Disqualification seems appropriate. If it is against the rules to use AI photos in a normal photo category and the winner gets disqualified for that, which has happened, and it is against the rules to use a non-AI photo in this category, then the person should similarly be disqualified.
Not sure if the person behind this actually made the point they thought they were? Because it just shows that being consistent in rules and disqualification is good and the contest was consistent.
It’d be nice if you actually pointed out what in the article contradicts their statement.
The stated point listed in the article was to prove that manual photography has merit and that ‘nothing is more fascinating than Mother Nature herself’, which he proved by winning the people’s choice award. He didn’t say the disqualification was inappropriate nor did he criticize the contest for inconsistent rules? It seems quite clear that he expected to be removed from the contest after making his statement, actually.
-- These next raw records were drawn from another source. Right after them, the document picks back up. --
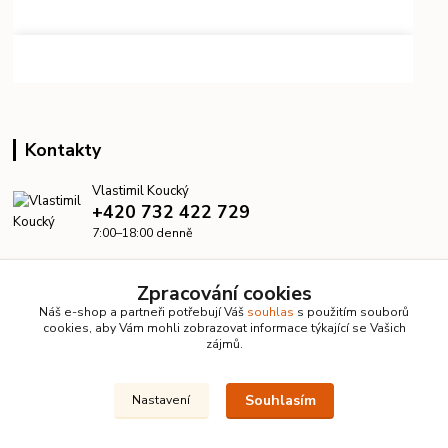
Kontakty
Vlastimil Koucký
+420 732 422 729
7:00–18:00 denně
info@kanalizacelevne.cz
Zpracování cookies
Náš e-shop a partneři potřebují Váš
souhlas
s použitím souborů
cookies, aby Vám mohli zobrazovat informace týkající se Vašich
zájmů.
Souhlasím
Nastavení
© 2026 KanalizaceLevne.cz · Všechna práva vyhrazena ·
Dvorakweb.cz
–
přehledné e-shopy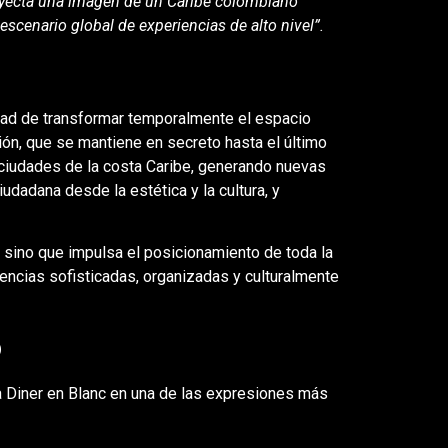
royecta una imagen de un Caribe colombiano
scenario global de experiencias de alto nivel”.
dad de transformar temporalmente el espacio
ción, que se mantiene en secreto hasta el último
ciudades de la costa Caribe, generando nuevas
udadana desde la estética y la cultura, y
, sino que impulsa el posicionamiento de toda la
iencias sofisticadas, organizadas y culturalmente
o
a Diner en Blanc en una de las expresiones más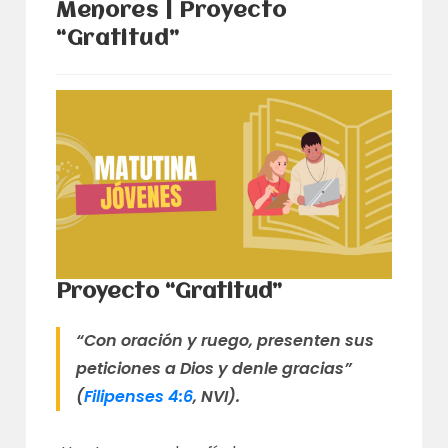
Menores | Proyecto
“Gratitud”
Proyecto “Gratitud”
“Con oración y ruego, presenten sus
peticiones a Dios y denle gracias”
(
Filipenses 4:6
, NVI).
Personally I hope this doesn’t become a trend of machine generation and manually shot/created work spoiling each other’s contests.
So, does that mean that AI photos have merit when they win photo competitions, as has happened in the past? Seems like the point he was trying to make would go both ways.
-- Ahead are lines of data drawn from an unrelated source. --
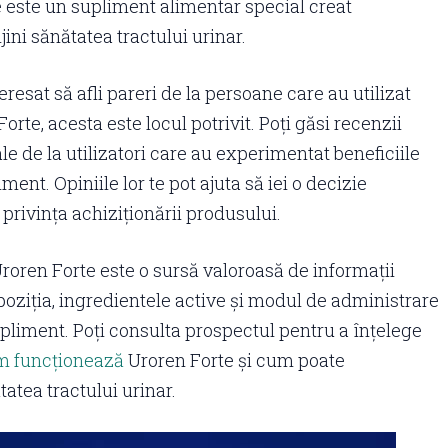
 este un supliment alimentar special creat
jini sănătatea tractului urinar.
eresat să afli pareri de la persoane care au utilizat
orte, acesta este locul potrivit. Poți găsi recenzii
le de la utilizatori care au experimentat beneficiile
ment. Opiniile lor te pot ajuta să iei o decizie
 privința achiziționării produsului.
roren Forte este o sursă valoroasă de informații
ziția, ingredientele active și modul de administrare
upliment. Poți consulta prospectul pentru a înțelege
m funcționează
Uroren Forte și cum poate
atea tractului urinar.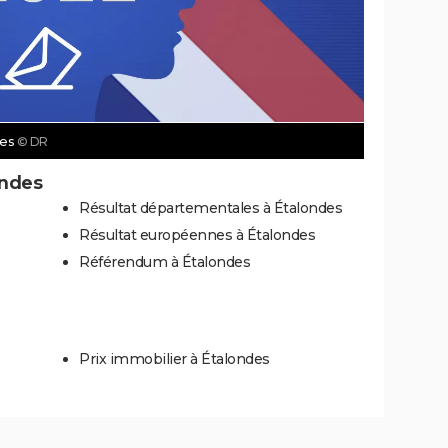
des
© DR
ondes
Résultat départementales à Étalondes
Résultat européennes à Étalondes
Référendum à Étalondes
Prix immobilier à Étalondes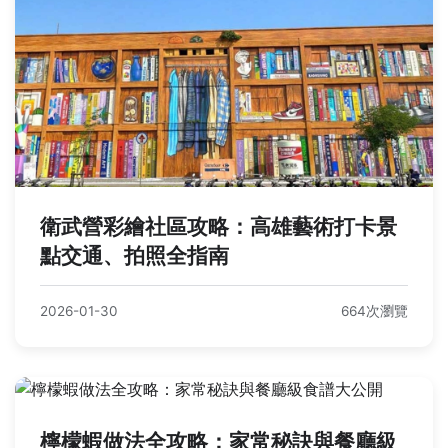
衛武營彩繪社區攻略：高雄藝術打卡景
點交通、拍照全指南
2026-01-30
664次瀏覽
檸檬蝦做法全攻略：家常秘訣與餐廳級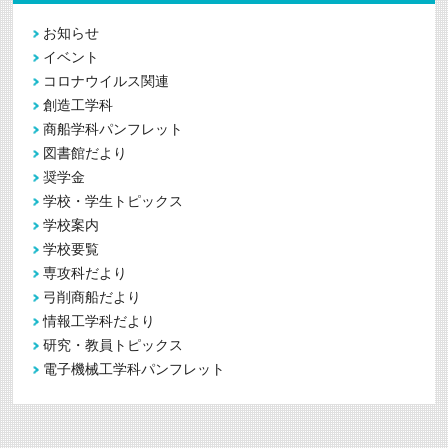
お知らせ
イベント
コロナウイルス関連
創造工学科
商船学科パンフレット
図書館だより
奨学金
学校・学生トピックス
学校案内
学校要覧
専攻科だより
弓削商船だより
情報工学科だより
研究・教員トピックス
電子機械工学科パンフレット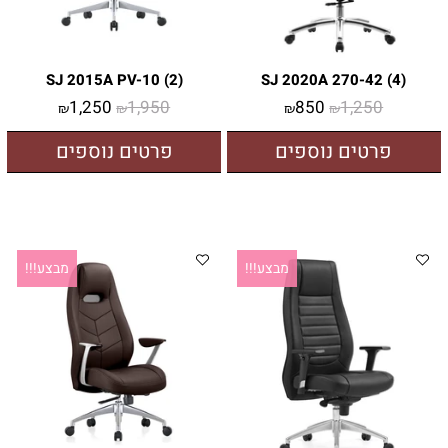
SJ 2015A PV-10 (2)
SJ 2020A 270-42 (4)
1,250
1,950
850
1,250
₪
₪
₪
₪
פרטים נוספים
פרטים נוספים
מבצע!!!
מבצע!!!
Sure, AI photos have their merit. I believe manual and ai generated photos are their own categories and can be appreciated seperately as such.
Why limit AI photos to being a clone of real photos? Push expression of the subconscious, the psychedelic, the eldritch, etc. Make something creatively unique from the photoreal, something manual photos would struggle to recreate.
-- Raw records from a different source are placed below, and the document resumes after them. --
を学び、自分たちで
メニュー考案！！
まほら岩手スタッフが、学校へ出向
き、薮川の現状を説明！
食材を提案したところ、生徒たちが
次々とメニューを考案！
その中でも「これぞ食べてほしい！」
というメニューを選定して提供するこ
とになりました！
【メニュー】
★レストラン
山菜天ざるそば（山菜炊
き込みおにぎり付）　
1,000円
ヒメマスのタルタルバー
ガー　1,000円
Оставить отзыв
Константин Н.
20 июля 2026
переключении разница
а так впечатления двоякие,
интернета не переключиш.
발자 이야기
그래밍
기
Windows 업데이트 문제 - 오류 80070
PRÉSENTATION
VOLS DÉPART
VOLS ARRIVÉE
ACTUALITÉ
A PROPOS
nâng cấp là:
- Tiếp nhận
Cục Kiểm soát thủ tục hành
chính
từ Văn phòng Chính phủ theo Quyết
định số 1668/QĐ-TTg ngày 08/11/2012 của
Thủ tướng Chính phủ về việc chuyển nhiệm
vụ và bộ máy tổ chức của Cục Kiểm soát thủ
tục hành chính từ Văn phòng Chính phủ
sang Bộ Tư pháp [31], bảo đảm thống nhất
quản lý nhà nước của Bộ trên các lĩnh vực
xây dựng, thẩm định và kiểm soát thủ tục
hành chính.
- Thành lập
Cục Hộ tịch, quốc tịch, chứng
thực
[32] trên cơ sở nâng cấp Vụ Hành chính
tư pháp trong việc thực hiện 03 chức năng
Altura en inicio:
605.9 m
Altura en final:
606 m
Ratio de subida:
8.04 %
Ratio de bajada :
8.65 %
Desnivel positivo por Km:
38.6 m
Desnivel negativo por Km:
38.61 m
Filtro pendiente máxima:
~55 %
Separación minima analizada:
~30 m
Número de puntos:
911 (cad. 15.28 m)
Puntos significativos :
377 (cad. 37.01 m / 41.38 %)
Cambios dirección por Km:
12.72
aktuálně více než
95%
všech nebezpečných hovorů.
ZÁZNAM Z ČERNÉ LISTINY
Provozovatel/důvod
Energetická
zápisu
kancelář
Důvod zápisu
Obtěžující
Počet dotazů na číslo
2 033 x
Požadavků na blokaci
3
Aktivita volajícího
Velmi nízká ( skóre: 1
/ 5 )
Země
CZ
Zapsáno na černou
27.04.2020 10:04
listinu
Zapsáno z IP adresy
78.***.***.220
his entry has been disqualified in consideration for the other artists.
What artists? The ones who’s photographs have been scraped from the Internet with no consideration or credit to provide free artistic labour to techbros and companies?
Or the talentless hacks who think asking a machine to draw them a picture holds the same merits as creating the image themselves?
Gottem!
That’s what you’ve taken away from this thread? A spelling error? You’ve got nothing to say on so many topics, except for the pedantic correction of minor spelling errors or word choice.
Argue my point, not my grammar.
Sounds to me like the right thing to do would be disqualify the winner and cancel the category entirely.
The artist proved that right now, AI art cannot compete.
If a horse wins an auto race, don’t give a prize to the #2 motorist.
That’s not what he proved at all. What he proved is that an actual photo can’t compete with AI. Literally, because it’s not eligible to compete in an AI contest. His photo wasn’t the best in the category, because it wasn’t in the category to begin with. It’s no different than submitting a photoshopped image in a contest for untouched photos. The disqualification was appropriate, because if he’s willing to break the rules once, he can’t be trusted to be a part of any contests going forward.
This is more like the other way around and a car won a race against horses.
That’s not how sports work, even Motorsport has classes, often in the same race, e.g. of course LMP-3 or GT3 cannot compete with LMP-1, and the latter cannot compete with F1 (unless you’re whatever madlads made the 919 Evo at Porsche), but it’s still things people watch. Hell classic motorsport can be a ton of fun and there’s rally classes that drive in 100hp cars that make my overweight nerd heart flutter just watching them
I mean I feel like this is the same as entering a soap box derby and coming to the race with a gas-powered go-kart.